-- EXERCISE INSTRUCTIONS --
From the records below, copy each line that contains the word "chiêm".

Entries from the dataset
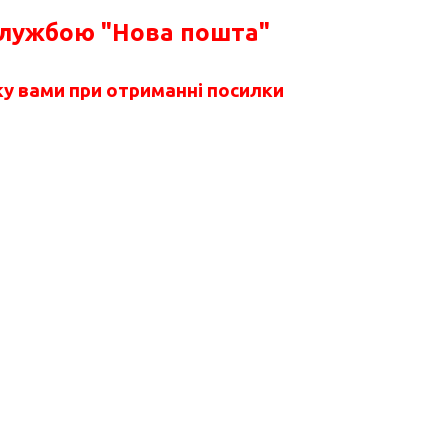
службою "Нова пошта"
у вами при отриманні посилки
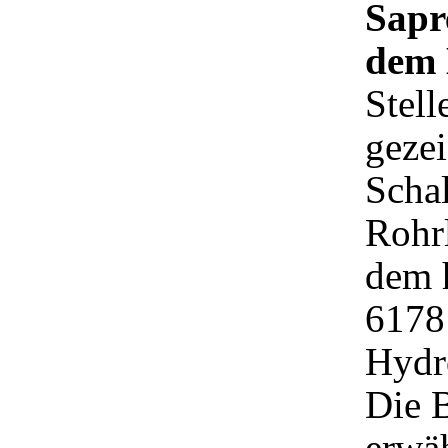
Sapr
dem 
Stell
gezei
Scha
Rohr
dem 
6178
Hydr
Die 
erwäh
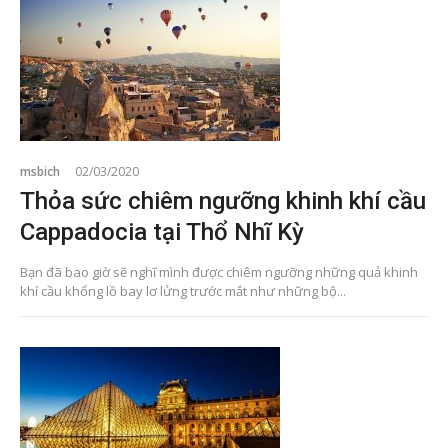
msbich
02/03/2020
Thỏa sức chiêm ngưỡng khinh khí cầu
Cappadocia tại Thổ Nhĩ Kỳ
Bạn đã bao giờ sẽ nghĩ mình được chiêm ngưỡng những quả khinh
khí cầu khổng lồ bay lơ lửng trước mắt như những bộ...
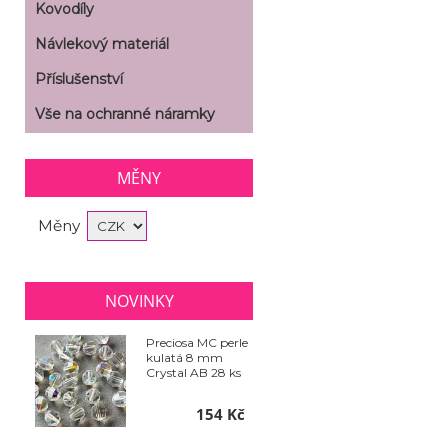
Kovodíly
Návlekový materiál
Příslušenství
Vše na ochranné náramky
MĚNY
Měny
NOVINKY
Preciosa MC perle
kulatá 8 mm
Crystal AB 28 ks
154 Kč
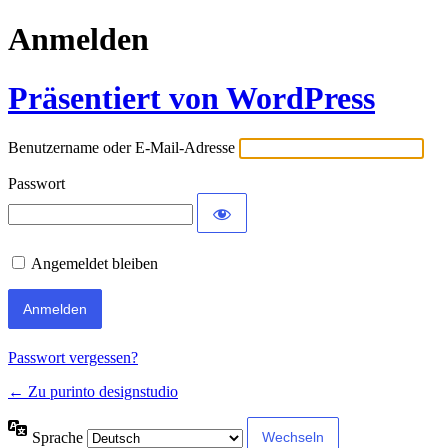
Anmelden
Präsentiert von WordPress
Benutzername oder E-Mail-Adresse
Passwort
Angemeldet bleiben
Passwort vergessen?
← Zu purinto designstudio
Sprache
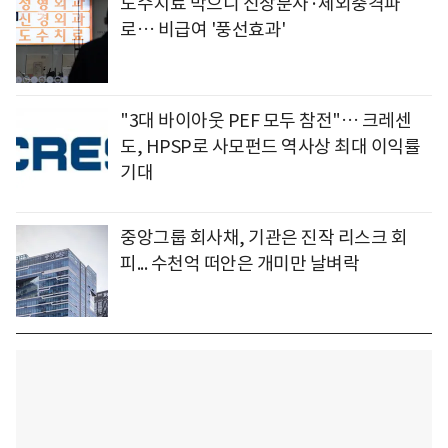
도수치료 막으니 신장분사·체외충격파
로… 비급여 '풍선효과'
"3대 바이아웃 PEF 모두 참전"… 크레센
도, HPSP로 사모펀드 역사상 최대 이익률
기대
중앙그룹 회사채, 기관은 진작 리스크 회
피... 수천억 떠안은 개미만 날벼락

-- WRITTEN ANSWER --
Thỏa sức chiêm ngưỡng khinh khí cầu
Bạn đã bao giờ sẽ nghĩ mình được chiêm ngưỡng những quả khinh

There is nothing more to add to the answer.